Stored records
__________________________________________________

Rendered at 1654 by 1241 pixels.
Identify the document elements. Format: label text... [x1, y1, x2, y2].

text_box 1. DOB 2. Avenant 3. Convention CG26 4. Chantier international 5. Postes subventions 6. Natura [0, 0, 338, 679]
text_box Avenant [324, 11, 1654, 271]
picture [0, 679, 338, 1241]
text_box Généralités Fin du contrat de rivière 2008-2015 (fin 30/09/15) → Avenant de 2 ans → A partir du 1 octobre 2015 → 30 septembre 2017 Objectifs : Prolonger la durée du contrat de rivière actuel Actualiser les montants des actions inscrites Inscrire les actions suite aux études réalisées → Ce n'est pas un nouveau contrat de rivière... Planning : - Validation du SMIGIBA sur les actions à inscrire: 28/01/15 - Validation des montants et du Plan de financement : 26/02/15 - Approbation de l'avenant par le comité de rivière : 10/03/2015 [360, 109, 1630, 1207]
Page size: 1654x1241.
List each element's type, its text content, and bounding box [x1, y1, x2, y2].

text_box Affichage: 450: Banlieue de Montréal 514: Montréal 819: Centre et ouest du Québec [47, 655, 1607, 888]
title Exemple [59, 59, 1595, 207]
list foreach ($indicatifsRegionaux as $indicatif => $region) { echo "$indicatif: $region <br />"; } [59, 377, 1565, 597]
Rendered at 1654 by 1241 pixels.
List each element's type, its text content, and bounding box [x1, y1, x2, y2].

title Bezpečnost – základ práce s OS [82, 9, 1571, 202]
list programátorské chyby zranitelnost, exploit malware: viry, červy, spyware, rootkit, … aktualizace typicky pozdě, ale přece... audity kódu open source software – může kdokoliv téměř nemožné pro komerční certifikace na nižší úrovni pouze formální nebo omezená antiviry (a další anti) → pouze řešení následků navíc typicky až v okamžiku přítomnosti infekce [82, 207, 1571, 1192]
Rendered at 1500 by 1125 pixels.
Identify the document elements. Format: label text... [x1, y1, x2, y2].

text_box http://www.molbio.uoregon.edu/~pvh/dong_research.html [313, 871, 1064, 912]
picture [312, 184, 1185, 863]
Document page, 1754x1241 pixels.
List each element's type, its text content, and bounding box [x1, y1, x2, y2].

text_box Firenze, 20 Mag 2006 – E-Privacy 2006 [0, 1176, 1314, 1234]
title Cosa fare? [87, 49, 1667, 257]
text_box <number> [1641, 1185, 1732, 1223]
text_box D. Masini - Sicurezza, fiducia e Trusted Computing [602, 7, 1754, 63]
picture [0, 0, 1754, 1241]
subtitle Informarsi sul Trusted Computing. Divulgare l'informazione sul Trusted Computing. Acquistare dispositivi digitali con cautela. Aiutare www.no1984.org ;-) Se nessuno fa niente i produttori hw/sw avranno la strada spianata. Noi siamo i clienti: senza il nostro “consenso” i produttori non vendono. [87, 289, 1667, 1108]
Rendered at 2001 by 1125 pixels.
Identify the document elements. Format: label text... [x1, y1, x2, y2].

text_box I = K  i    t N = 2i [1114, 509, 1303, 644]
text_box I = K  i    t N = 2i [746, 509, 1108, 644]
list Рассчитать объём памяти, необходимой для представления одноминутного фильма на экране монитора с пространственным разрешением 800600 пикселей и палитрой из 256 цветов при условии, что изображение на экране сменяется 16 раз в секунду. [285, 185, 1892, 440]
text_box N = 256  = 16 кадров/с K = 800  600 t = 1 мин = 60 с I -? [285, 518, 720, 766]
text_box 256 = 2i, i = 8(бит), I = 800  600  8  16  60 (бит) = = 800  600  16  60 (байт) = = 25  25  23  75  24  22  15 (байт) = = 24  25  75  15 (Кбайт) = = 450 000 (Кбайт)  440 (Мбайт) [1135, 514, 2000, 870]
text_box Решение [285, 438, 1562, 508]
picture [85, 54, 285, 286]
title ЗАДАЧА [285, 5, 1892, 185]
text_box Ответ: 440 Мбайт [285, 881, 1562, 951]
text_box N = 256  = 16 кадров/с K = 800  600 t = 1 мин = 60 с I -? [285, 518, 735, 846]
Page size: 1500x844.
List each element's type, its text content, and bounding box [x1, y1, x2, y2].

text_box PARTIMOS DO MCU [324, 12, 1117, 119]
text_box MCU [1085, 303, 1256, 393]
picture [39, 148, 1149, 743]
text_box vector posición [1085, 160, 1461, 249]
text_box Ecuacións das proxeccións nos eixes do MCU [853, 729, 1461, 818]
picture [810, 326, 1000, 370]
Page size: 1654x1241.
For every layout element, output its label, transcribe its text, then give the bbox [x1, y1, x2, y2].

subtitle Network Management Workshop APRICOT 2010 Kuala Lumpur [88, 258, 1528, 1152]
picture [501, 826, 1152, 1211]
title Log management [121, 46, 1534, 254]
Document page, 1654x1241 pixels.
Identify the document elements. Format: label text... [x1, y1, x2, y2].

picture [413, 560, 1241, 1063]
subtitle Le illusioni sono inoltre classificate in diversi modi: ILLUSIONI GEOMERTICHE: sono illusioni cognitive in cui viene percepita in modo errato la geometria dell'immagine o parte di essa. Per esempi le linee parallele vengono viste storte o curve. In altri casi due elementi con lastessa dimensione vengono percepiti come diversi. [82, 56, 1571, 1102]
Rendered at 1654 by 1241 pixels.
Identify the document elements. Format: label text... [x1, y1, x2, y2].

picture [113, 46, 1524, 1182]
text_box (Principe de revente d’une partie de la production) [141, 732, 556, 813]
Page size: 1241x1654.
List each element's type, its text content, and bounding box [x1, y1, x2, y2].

__________________________________________________

OBJECTIVE:
Transcribe all of the material above line for line, keeping every character and line break unchanged.

FINISHED EXERCISE:
Rendered at 1654 by 1241 pixels.
Identify the document elements. Format: label text... [x1, y1, x2, y2].

text_box 1. DOB 2. Avenant 3. Convention CG26 4. Chantier international 5. Postes subventions 6. Natura [0, 0, 338, 679]
text_box Avenant [324, 11, 1654, 271]
picture [0, 679, 338, 1241]
text_box Généralités Fin du contrat de rivière 2008-2015 (fin 30/09/15) → Avenant de 2 ans → A partir du 1 octobre 2015 → 30 septembre 2017 Objectifs : Prolonger la durée du contrat de rivière actuel Actualiser les montants des actions inscrites Inscrire les actions suite aux études réalisées → Ce n'est pas un nouveau contrat de rivière... Planning : - Validation du SMIGIBA sur les actions à inscrire: 28/01/15 - Validation des montants et du Plan de financement : 26/02/15 - Approbation de l'avenant par le comité de rivière : 10/03/2015 [360, 109, 1630, 1207]
Page size: 1654x1241.
List each element's type, its text content, and bounding box [x1, y1, x2, y2].

text_box Affichage: 450: Banlieue de Montréal 514: Montréal 819: Centre et ouest du Québec [47, 655, 1607, 888]
title Exemple [59, 59, 1595, 207]
list foreach ($indicatifsRegionaux as $indicatif => $region) { echo "$indicatif: $region <br />"; } [59, 377, 1565, 597]
Rendered at 1654 by 1241 pixels.
List each element's type, its text content, and bounding box [x1, y1, x2, y2].

title Bezpečnost – základ práce s OS [82, 9, 1571, 202]
list programátorské chyby zranitelnost, exploit malware: viry, červy, spyware, rootkit, … aktualizace typicky pozdě, ale přece... audity kódu open source software – může kdokoliv téměř nemožné pro komerční certifikace na nižší úrovni pouze formální nebo omezená antiviry (a další anti) → pouze řešení následků navíc typicky až v okamžiku přítomnosti infekce [82, 207, 1571, 1192]
Rendered at 1500 by 1125 pixels.
Identify the document elements. Format: label text... [x1, y1, x2, y2].

text_box http://www.molbio.uoregon.edu/~pvh/dong_research.html [313, 871, 1064, 912]
picture [312, 184, 1185, 863]
Document page, 1754x1241 pixels.
List each element's type, its text content, and bounding box [x1, y1, x2, y2].

text_box Firenze, 20 Mag 2006 – E-Privacy 2006 [0, 1176, 1314, 1234]
title Cosa fare? [87, 49, 1667, 257]
text_box <number> [1641, 1185, 1732, 1223]
text_box D. Masini - Sicurezza, fiducia e Trusted Computing [602, 7, 1754, 63]
picture [0, 0, 1754, 1241]
subtitle Informarsi sul Trusted Computing. Divulgare l'informazione sul Trusted Computing. Acquistare dispositivi digitali con cautela. Aiutare www.no1984.org ;-) Se nessuno fa niente i produttori hw/sw avranno la strada spianata. Noi siamo i clienti: senza il nostro “consenso” i produttori non vendono. [87, 289, 1667, 1108]
Rendered at 2001 by 1125 pixels.
Identify the document elements. Format: label text... [x1, y1, x2, y2].

text_box I = K  i    t N = 2i [1114, 509, 1303, 644]
text_box I = K  i    t N = 2i [746, 509, 1108, 644]
list Рассчитать объём памяти, необходимой для представления одноминутного фильма на экране монитора с пространственным разрешением 800600 пикселей и палитрой из 256 цветов при условии, что изображение на экране сменяется 16 раз в секунду. [285, 185, 1892, 440]
text_box N = 256  = 16 кадров/с K = 800  600 t = 1 мин = 60 с I -? [285, 518, 720, 766]
text_box 256 = 2i, i = 8(бит), I = 800  600  8  16  60 (бит) = = 800  600  16  60 (байт) = = 25  25  23  75  24  22  15 (байт) = = 24  25  75  15 (Кбайт) = = 450 000 (Кбайт)  440 (Мбайт) [1135, 514, 2000, 870]
text_box Решение [285, 438, 1562, 508]
picture [85, 54, 285, 286]
title ЗАДАЧА [285, 5, 1892, 185]
text_box Ответ: 440 Мбайт [285, 881, 1562, 951]
text_box N = 256  = 16 кадров/с K = 800  600 t = 1 мин = 60 с I -? [285, 518, 735, 846]
Page size: 1500x844.
List each element's type, its text content, and bounding box [x1, y1, x2, y2].

text_box PARTIMOS DO MCU [324, 12, 1117, 119]
text_box MCU [1085, 303, 1256, 393]
picture [39, 148, 1149, 743]
text_box vector posición [1085, 160, 1461, 249]
text_box Ecuacións das proxeccións nos eixes do MCU [853, 729, 1461, 818]
picture [810, 326, 1000, 370]
Page size: 1654x1241.
For every layout element, output its label, transcribe its text, then give the bbox [x1, y1, x2, y2].

subtitle Network Management Workshop APRICOT 2010 Kuala Lumpur [88, 258, 1528, 1152]
picture [501, 826, 1152, 1211]
title Log management [121, 46, 1534, 254]
Document page, 1654x1241 pixels.
Identify the document elements. Format: label text... [x1, y1, x2, y2].

picture [413, 560, 1241, 1063]
subtitle Le illusioni sono inoltre classificate in diversi modi: ILLUSIONI GEOMERTICHE: sono illusioni cognitive in cui viene percepita in modo errato la geometria dell'immagine o parte di essa. Per esempi le linee parallele vengono viste storte o curve. In altri casi due elementi con lastessa dimensione vengono percepiti come diversi. [82, 56, 1571, 1102]
Rendered at 1654 by 1241 pixels.
Identify the document elements. Format: label text... [x1, y1, x2, y2].

picture [113, 46, 1524, 1182]
text_box (Principe de revente d’une partie de la production) [141, 732, 556, 813]
Page size: 1241x1654.
List each element's type, its text content, and bounding box [x1, y1, x2, y2].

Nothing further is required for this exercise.